Court Opinion

ID: 9884104
Source: CourtListenerOpinion
Date Created: 2023-10-06 02:37:13.673629+00
Date Added: 2024-06-11T07:48:35.596680
License: Public Domain

HUSPENI, Judge
(dissenting).
I respectfully dissent and would rescind the revocation of appellant’s license. Officer Molstad chose to offer appellant an alternative to the breath test. By so doing, he was compelled, I believe, to comply with the statutory requirements governing that alternative.
Minn.Stat. § 169.123, subd. 2(c) (1986) provides:
The peace officer who requires a test pursuant to this subdivision may direct whether the test shall be of blood, breath, or urine. However, if the officer directs that the test shall be of a person’s blood or urine, the person may choose whether the test shall be of blood or urine.
There is nothing in this provision which requires that the driver be given the choice of a blood or urine test only if blood or urine is the first test offered.
In mandating that a driver be given the choice between blood and urine tests the legislature recognized that some people have a reasonable aversion to providing a blood sample. State v. Boland, 299 Minn. 198, 199, 217 N.W.2d 491, 492 (1974). This reasonable aversion does not disappear merely because a driver is first offered a breath test.

- - - - - - -

- Exercise instructions
A. In the dissenting opinion, what did the legislature recognize by requiring that a driver be given the choice between blood and urine tests?
B. Carry the dissenting opinion forward from the point where its text ends.
The entries after this point have no connection to the dissenting opinion.

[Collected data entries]

- - - - - - -

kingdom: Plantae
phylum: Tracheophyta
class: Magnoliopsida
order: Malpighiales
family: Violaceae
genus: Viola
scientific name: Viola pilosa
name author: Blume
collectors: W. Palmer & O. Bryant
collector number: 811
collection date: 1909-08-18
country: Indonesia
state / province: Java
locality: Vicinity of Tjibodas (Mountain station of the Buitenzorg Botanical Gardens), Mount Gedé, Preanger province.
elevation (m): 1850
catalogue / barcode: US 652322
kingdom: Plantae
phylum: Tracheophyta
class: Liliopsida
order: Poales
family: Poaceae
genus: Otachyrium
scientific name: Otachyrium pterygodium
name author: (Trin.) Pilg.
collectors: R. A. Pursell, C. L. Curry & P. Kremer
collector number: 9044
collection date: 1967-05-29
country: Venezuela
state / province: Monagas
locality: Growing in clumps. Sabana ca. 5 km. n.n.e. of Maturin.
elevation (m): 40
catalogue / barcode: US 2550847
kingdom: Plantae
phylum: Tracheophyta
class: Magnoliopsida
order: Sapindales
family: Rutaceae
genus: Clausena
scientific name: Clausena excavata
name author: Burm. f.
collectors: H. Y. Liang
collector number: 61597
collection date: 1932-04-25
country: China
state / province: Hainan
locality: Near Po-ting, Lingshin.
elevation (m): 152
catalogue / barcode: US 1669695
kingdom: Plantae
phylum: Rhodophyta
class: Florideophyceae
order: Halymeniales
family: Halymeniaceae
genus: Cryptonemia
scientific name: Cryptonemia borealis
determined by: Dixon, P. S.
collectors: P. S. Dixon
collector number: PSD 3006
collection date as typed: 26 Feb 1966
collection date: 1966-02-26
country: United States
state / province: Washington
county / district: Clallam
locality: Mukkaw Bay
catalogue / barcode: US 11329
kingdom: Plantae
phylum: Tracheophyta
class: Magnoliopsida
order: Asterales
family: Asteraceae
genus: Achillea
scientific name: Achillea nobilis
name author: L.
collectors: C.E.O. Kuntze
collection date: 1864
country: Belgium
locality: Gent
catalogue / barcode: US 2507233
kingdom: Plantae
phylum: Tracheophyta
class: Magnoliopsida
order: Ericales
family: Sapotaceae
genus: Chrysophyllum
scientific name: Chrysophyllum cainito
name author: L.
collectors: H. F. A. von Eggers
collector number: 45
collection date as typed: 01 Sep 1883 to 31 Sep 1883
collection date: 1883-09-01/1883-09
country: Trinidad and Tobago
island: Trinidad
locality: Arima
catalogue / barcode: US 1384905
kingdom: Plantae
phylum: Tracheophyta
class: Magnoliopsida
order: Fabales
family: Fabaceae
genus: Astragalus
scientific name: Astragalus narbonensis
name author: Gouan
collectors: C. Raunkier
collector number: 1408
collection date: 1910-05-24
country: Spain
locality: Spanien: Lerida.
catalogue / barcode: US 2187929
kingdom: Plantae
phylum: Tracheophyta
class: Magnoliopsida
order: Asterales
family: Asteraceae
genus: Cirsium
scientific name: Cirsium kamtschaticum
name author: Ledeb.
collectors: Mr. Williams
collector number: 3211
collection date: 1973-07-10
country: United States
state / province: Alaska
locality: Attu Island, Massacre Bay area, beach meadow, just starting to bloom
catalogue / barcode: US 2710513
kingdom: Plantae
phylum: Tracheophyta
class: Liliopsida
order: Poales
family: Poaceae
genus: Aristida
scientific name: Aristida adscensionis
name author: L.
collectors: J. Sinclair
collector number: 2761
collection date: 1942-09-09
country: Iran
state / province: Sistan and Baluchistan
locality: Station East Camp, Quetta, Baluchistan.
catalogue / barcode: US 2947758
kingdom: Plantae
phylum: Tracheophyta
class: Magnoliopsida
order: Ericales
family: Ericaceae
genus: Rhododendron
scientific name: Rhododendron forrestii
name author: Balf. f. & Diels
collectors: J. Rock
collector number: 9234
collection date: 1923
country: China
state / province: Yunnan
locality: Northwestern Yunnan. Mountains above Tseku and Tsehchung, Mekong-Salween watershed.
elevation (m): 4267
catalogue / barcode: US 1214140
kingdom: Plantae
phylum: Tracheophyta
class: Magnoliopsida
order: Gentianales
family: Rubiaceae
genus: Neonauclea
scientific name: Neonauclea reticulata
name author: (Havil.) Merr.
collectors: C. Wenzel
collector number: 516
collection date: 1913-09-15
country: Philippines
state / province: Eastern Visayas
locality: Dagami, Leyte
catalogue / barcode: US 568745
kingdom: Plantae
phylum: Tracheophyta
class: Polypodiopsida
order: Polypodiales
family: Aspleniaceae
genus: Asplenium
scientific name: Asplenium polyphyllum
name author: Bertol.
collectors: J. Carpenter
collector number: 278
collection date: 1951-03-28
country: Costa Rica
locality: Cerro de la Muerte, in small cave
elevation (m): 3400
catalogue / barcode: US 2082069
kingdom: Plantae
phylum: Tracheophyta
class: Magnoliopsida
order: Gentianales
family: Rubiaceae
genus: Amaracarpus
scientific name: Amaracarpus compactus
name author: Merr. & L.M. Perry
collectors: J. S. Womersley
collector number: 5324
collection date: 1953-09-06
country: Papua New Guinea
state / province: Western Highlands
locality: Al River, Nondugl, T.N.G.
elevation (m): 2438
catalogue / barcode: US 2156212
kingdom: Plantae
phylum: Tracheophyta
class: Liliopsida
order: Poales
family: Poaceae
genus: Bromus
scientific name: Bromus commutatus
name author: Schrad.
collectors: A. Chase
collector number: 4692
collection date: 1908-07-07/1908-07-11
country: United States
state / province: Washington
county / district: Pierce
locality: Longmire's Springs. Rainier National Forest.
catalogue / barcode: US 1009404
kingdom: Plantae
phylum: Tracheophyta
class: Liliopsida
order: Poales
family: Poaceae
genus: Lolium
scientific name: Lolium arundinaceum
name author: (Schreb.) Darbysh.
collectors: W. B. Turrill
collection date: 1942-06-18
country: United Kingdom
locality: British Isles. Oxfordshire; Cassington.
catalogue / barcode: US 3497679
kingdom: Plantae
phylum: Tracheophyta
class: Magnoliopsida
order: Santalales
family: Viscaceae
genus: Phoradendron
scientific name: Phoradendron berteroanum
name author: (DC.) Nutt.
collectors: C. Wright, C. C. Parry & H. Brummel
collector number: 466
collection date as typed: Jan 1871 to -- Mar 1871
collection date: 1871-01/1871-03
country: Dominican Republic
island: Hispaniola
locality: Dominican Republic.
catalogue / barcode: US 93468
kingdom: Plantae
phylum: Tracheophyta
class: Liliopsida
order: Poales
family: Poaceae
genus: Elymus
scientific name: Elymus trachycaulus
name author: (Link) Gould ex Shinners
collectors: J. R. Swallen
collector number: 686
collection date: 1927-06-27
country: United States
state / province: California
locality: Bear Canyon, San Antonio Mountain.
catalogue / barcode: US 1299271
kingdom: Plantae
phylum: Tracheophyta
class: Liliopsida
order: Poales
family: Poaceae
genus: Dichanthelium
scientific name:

- - - - - - -

- Results in order
A. It recognized that some people have a reasonable aversion to providing a blood sample.

B.
Further, I cannot agree with the majority’s attempt to distinguish Haugen v. Commissioner of Public Safety, 389 N.W.2d 222 (Minn.Ct.App.1986). In Haugen the only test offered was a blood test. However, there is nothing in Haugen which limits its holding to such a factual setting. Haugen recognizes that “we cannot ignore the legislative mandate that a driver must be given a choice.” Id. at 224. The legislatively mandated choice recognized in Haugen is not a choice between a breath test and a blood test; it is a choice between a blood test and a urine test. Appellant was not offered that choice.